▶ [What you will do]:
Reproduce the following data verbatim.

(Stored data entries)
# # # # # # #

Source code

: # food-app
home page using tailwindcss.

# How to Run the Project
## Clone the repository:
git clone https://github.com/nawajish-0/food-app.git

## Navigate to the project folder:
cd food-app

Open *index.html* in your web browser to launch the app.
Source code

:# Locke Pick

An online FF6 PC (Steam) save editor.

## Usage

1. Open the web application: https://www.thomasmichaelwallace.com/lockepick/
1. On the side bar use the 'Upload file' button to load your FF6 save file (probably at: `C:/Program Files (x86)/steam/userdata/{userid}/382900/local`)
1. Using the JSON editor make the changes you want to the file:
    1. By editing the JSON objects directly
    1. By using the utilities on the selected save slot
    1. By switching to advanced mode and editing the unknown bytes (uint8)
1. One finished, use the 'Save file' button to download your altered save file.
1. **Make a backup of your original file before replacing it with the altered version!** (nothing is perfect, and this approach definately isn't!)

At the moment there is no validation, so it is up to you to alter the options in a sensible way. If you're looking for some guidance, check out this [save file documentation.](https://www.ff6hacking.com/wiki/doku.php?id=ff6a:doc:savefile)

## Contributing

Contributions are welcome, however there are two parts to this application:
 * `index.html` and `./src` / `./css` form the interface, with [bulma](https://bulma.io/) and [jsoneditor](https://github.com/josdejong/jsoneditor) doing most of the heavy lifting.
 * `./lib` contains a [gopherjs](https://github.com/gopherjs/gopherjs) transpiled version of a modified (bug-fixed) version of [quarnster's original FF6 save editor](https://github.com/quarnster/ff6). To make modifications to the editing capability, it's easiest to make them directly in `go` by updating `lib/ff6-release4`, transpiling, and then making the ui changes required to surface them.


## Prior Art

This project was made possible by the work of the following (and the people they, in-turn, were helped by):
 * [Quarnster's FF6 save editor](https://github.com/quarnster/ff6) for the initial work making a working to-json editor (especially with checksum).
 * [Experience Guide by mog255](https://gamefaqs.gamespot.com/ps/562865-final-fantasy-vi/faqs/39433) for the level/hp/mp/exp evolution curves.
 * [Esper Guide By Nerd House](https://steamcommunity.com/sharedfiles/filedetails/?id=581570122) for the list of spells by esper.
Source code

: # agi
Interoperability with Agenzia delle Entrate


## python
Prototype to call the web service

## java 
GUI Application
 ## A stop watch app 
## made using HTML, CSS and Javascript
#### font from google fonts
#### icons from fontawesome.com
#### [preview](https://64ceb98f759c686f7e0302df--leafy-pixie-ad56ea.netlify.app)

# # # # # # #

▶ [Task result]:
Source code

: # food-app
home page using tailwindcss.

# How to Run the Project
## Clone the repository:
git clone https://github.com/nawajish-0/food-app.git

## Navigate to the project folder:
cd food-app

Open *index.html* in your web browser to launch the app.
Source code

:# Locke Pick

An online FF6 PC (Steam) save editor.

## Usage

1. Open the web application: https://www.thomasmichaelwallace.com/lockepick/
1. On the side bar use the 'Upload file' button to load your FF6 save file (probably at: `C:/Program Files (x86)/steam/userdata/{userid}/382900/local`)
1. Using the JSON editor make the changes you want to the file:
    1. By editing the JSON objects directly
    1. By using the utilities on the selected save slot
    1. By switching to advanced mode and editing the unknown bytes (uint8)
1. One finished, use the 'Save file' button to download your altered save file.
1. **Make a backup of your original file before replacing it with the altered version!** (nothing is perfect, and this approach definately isn't!)

At the moment there is no validation, so it is up to you to alter the options in a sensible way. If you're looking for some guidance, check out this [save file documentation.](https://www.ff6hacking.com/wiki/doku.php?id=ff6a:doc:savefile)

## Contributing

Contributions are welcome, however there are two parts to this application:
 * `index.html` and `./src` / `./css` form the interface, with [bulma](https://bulma.io/) and [jsoneditor](https://github.com/josdejong/jsoneditor) doing most of the heavy lifting.
 * `./lib` contains a [gopherjs](https://github.com/gopherjs/gopherjs) transpiled version of a modified (bug-fixed) version of [quarnster's original FF6 save editor](https://github.com/quarnster/ff6). To make modifications to the editing capability, it's easiest to make them directly in `go` by updating `lib/ff6-release4`, transpiling, and then making the ui changes required to surface them.


## Prior Art

This project was made possible by the work of the following (and the people they, in-turn, were helped by):
 * [Quarnster's FF6 save editor](https://github.com/quarnster/ff6) for the initial work making a working to-json editor (especially with checksum).
 * [Experience Guide by mog255](https://gamefaqs.gamespot.com/ps/562865-final-fantasy-vi/faqs/39433) for the level/hp/mp/exp evolution curves.
 * [Esper Guide By Nerd House](https://steamcommunity.com/sharedfiles/filedetails/?id=581570122) for the list of spells by esper.
Source code

: # agi
Interoperability with Agenzia delle Entrate


## python
Prototype to call the web service

## java 
GUI Application
 ## A stop watch app 
## made using HTML, CSS and Javascript
#### font from google fonts
#### icons from fontawesome.com
#### [preview](https://64ceb98f759c686f7e0302df--leafy-pixie-ad56ea.netlify.app)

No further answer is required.